Task brief:
Transcribe the lines of the records starting with the one that has "Inside-Outside learning Algorithm" in it and ending with the last, and transcribe nothing else.

Saved data entries
::::::::

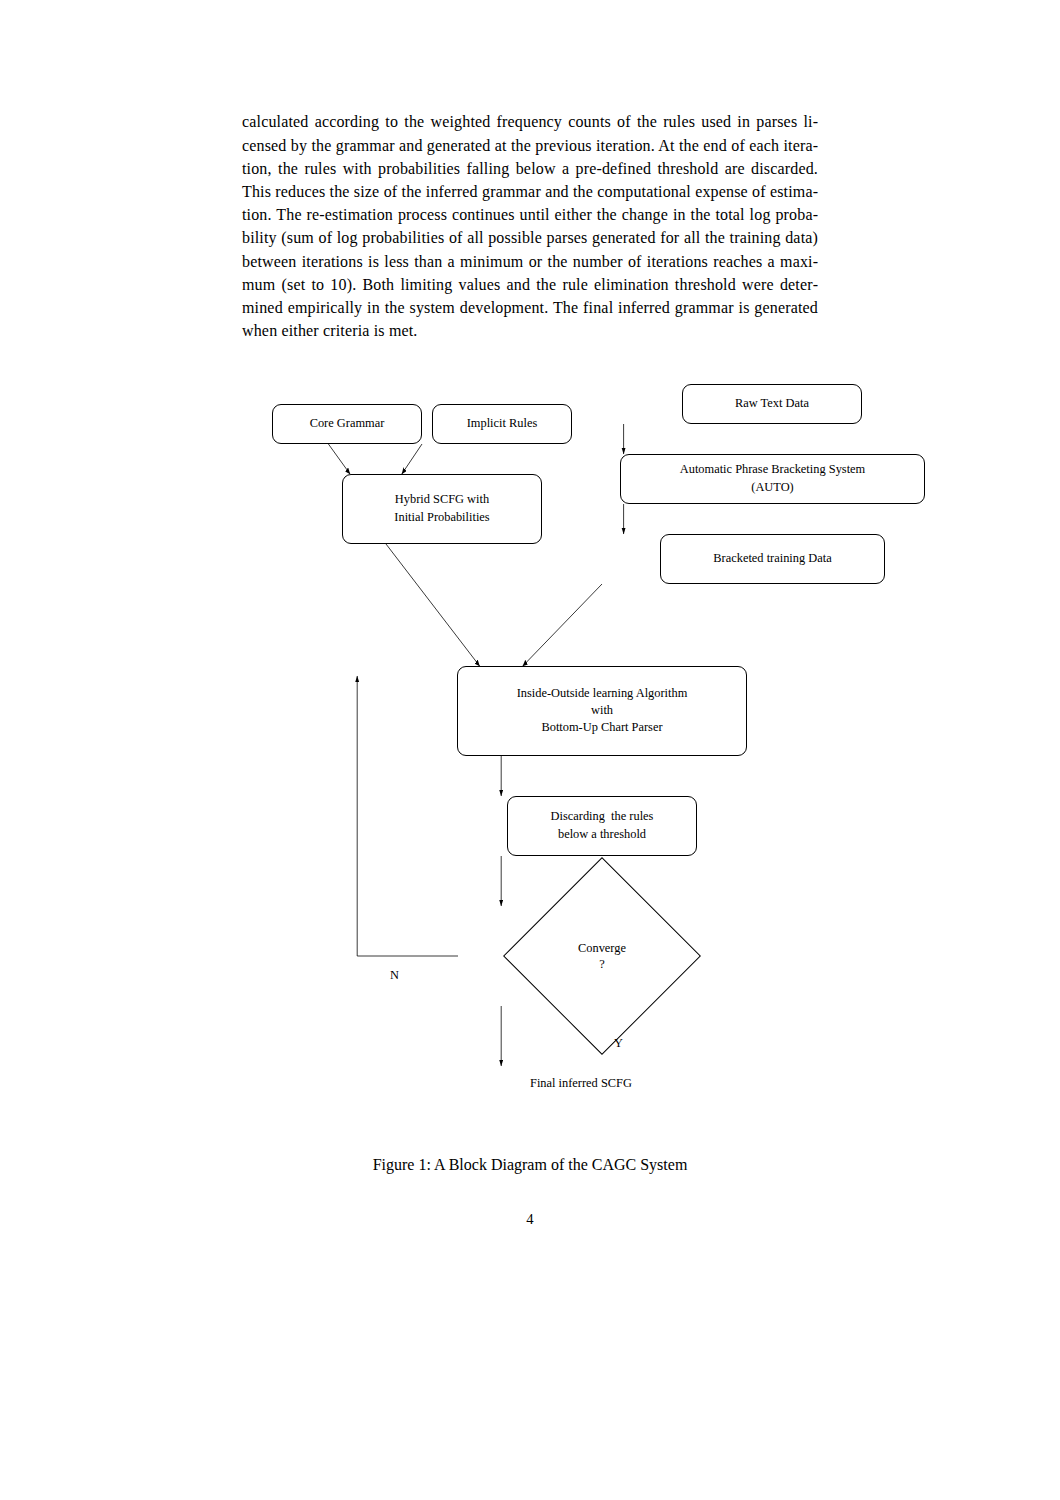calculated according to the weighted frequency counts of the rules used in parses licensed by the grammar and generated at the previous iteration. At the end of each iteration, the rules with probabilities falling below a pre-defined threshold are discarded. This reduces the size of the inferred grammar and the computational expense of estimation. The re-estimation process continues until either the change in the total log probability (sum of log probabilities of all possible parses generated for all the training data) between iterations is less than a minimum or the number of iterations reaches a maximum (set to 10). Both limiting values and the rule elimination threshold were determined empirically in the system development. The final inferred grammar is generated when either criteria is met.
Raw Text Data
Automatic Phrase Bracketing System (AUTO)
Bracketed training Data
Core Grammar
Implicit Rules
Hybrid SCFG with Initial Probabilities
Inside-Outside learning Algorithm with Bottom-Up Chart Parser
Discarding the rules below a threshold
Converge ?
N
Y
Final inferred SCFG
Figure 1: A Block Diagram of the CAGC System
4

::::::::

Result for this exercise:
Inside-Outside learning Algorithm with Bottom-Up Chart Parser
Discarding the rules below a threshold
Converge ?
N
Y
Final inferred SCFG
Figure 1: A Block Diagram of the CAGC System
4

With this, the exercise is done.